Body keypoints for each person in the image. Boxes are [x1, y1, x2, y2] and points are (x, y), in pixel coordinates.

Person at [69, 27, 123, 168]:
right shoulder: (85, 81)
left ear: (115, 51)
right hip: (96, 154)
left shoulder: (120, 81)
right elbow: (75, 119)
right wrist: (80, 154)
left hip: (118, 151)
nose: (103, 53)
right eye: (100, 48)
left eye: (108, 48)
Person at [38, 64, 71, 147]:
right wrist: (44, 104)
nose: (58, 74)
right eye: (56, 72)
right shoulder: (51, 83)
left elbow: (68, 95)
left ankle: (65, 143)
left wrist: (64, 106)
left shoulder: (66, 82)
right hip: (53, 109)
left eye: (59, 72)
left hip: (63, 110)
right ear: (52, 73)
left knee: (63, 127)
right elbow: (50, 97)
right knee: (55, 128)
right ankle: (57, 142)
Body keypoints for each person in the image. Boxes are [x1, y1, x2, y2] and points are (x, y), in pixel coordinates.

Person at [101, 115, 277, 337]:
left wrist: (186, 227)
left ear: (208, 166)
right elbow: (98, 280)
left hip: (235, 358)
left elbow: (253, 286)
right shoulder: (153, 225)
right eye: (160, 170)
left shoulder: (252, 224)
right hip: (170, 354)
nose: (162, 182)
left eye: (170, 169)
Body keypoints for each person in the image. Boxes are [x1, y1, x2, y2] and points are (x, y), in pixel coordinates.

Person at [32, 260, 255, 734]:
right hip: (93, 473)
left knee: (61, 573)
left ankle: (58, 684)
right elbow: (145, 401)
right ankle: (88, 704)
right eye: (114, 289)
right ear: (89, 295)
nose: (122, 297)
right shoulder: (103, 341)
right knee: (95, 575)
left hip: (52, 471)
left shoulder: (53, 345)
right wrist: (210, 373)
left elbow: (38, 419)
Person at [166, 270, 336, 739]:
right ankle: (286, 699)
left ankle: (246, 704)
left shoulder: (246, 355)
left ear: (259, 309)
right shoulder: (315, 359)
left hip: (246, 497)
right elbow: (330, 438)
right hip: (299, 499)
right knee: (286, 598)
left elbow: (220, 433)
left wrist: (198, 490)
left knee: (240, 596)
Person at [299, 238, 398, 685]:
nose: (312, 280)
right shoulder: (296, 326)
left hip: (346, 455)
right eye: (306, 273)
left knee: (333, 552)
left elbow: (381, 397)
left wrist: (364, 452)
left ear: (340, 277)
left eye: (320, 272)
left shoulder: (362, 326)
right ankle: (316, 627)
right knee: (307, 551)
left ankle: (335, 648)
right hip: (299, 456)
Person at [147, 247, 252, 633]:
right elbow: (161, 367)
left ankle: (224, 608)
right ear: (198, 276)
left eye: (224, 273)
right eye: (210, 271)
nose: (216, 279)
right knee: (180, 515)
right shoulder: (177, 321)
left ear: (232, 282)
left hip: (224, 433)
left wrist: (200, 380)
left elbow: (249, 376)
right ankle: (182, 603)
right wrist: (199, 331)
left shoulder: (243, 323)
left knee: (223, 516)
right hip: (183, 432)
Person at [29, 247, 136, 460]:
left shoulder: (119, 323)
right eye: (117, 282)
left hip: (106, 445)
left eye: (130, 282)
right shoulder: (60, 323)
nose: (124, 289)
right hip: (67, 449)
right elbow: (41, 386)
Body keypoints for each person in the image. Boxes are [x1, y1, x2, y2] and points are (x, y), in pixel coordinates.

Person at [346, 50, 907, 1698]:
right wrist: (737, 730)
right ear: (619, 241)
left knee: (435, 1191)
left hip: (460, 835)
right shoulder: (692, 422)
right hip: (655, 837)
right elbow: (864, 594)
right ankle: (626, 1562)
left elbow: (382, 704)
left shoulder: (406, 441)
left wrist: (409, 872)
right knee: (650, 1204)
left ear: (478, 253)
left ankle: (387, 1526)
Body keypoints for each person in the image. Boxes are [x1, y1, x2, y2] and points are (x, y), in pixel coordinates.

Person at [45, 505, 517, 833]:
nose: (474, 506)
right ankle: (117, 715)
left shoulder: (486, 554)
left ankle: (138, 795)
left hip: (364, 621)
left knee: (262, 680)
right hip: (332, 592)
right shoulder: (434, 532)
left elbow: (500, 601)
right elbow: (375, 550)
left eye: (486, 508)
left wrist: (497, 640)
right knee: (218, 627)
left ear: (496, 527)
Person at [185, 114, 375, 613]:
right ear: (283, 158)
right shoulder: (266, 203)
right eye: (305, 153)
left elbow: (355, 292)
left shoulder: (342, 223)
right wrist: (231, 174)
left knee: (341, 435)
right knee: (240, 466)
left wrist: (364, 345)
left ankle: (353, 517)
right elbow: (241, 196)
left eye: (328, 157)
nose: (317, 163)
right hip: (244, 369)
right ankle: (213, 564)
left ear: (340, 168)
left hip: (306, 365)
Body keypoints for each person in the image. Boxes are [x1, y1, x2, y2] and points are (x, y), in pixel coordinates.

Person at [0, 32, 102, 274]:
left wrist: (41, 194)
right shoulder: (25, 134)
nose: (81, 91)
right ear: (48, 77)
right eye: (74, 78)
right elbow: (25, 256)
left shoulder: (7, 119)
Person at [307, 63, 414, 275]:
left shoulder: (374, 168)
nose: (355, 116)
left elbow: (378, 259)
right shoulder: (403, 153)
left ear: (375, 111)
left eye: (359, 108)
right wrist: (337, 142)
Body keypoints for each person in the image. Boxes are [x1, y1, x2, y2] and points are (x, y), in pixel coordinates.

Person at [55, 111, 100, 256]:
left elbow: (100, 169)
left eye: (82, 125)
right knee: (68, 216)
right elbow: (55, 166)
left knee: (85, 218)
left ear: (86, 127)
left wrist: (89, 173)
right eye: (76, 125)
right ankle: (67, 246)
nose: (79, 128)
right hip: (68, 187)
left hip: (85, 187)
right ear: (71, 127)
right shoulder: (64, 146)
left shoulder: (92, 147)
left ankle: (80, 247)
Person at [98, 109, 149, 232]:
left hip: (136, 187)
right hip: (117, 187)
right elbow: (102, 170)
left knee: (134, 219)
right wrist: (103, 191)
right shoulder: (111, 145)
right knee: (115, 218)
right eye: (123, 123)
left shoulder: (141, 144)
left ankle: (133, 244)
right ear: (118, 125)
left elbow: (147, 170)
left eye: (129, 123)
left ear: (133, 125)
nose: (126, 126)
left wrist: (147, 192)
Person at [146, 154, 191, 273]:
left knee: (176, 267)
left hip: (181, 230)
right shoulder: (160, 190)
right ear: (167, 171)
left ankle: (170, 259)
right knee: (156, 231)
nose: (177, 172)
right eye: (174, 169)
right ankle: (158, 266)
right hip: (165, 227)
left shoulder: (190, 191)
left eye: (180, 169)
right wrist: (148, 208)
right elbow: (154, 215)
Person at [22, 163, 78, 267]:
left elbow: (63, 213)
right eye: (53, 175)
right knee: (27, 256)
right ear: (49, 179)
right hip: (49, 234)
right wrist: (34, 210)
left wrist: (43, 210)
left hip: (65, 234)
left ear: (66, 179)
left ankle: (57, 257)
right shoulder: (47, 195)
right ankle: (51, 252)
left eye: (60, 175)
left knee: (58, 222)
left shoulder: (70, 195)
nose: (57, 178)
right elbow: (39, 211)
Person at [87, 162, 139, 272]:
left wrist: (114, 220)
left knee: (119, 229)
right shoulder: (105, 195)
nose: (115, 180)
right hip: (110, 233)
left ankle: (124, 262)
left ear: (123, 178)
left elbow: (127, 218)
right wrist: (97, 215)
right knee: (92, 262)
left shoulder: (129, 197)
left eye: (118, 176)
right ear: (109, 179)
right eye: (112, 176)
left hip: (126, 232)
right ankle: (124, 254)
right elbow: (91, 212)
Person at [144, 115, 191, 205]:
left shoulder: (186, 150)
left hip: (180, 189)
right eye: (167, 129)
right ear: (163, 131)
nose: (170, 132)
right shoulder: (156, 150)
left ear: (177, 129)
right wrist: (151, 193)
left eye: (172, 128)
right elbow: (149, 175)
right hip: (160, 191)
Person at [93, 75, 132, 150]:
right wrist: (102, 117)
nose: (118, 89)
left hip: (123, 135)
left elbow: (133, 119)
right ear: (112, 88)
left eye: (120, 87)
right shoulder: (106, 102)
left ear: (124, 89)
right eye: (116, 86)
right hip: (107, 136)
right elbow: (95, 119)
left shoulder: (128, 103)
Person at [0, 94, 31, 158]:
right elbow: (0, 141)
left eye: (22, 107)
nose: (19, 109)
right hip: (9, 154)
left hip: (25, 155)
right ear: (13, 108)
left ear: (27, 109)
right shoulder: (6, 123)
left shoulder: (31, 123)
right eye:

+++++

_Your instructions_
Transcribe, please, every line from the first line of the listing above through the line with "right hip: (299, 456)". Keep both ends and nothing else.

_Exercise output_
Body keypoints for each person in the image. Boxes are [x1, y1, x2, y2] and points are (x, y), in pixel coordinates.

Person at [69, 27, 123, 168]:
right shoulder: (85, 81)
left ear: (115, 51)
right hip: (96, 154)
left shoulder: (120, 81)
right elbow: (75, 119)
right wrist: (80, 154)
left hip: (118, 151)
nose: (103, 53)
right eye: (100, 48)
left eye: (108, 48)
Person at [38, 64, 71, 147]:
right wrist: (44, 104)
nose: (58, 74)
right eye: (56, 72)
right shoulder: (51, 83)
left elbow: (68, 95)
left ankle: (65, 143)
left wrist: (64, 106)
left shoulder: (66, 82)
right hip: (53, 109)
left eye: (59, 72)
left hip: (63, 110)
right ear: (52, 73)
left knee: (63, 127)
right elbow: (50, 97)
right knee: (55, 128)
right ankle: (57, 142)
Body keypoints for each person in the image. Boxes are [x1, y1, x2, y2] and points are (x, y), in pixel coordinates.

Person at [101, 115, 277, 337]:
left wrist: (186, 227)
left ear: (208, 166)
right elbow: (98, 280)
left hip: (235, 358)
left elbow: (253, 286)
right shoulder: (153, 225)
right eye: (160, 170)
left shoulder: (252, 224)
right hip: (170, 354)
nose: (162, 182)
left eye: (170, 169)
Body keypoints for each person in the image. Boxes are [x1, y1, x2, y2] and points are (x, y), in pixel coordinates.

Person at [32, 260, 255, 734]:
right hip: (93, 473)
left knee: (61, 573)
left ankle: (58, 684)
right elbow: (145, 401)
right ankle: (88, 704)
right eye: (114, 289)
right ear: (89, 295)
nose: (122, 297)
right shoulder: (103, 341)
right knee: (95, 575)
left hip: (52, 471)
left shoulder: (53, 345)
right wrist: (210, 373)
left elbow: (38, 419)
Person at [166, 270, 336, 739]:
right ankle: (286, 699)
left ankle: (246, 704)
left shoulder: (246, 355)
left ear: (259, 309)
right shoulder: (315, 359)
left hip: (246, 497)
right elbow: (330, 438)
right hip: (299, 499)
right knee: (286, 598)
left elbow: (220, 433)
left wrist: (198, 490)
left knee: (240, 596)
Person at [299, 238, 398, 685]:
nose: (312, 280)
right shoulder: (296, 326)
left hip: (346, 455)
right eye: (306, 273)
left knee: (333, 552)
left elbow: (381, 397)
left wrist: (364, 452)
left ear: (340, 277)
left eye: (320, 272)
left shoulder: (362, 326)
right ankle: (316, 627)
right knee: (307, 551)
left ankle: (335, 648)
right hip: (299, 456)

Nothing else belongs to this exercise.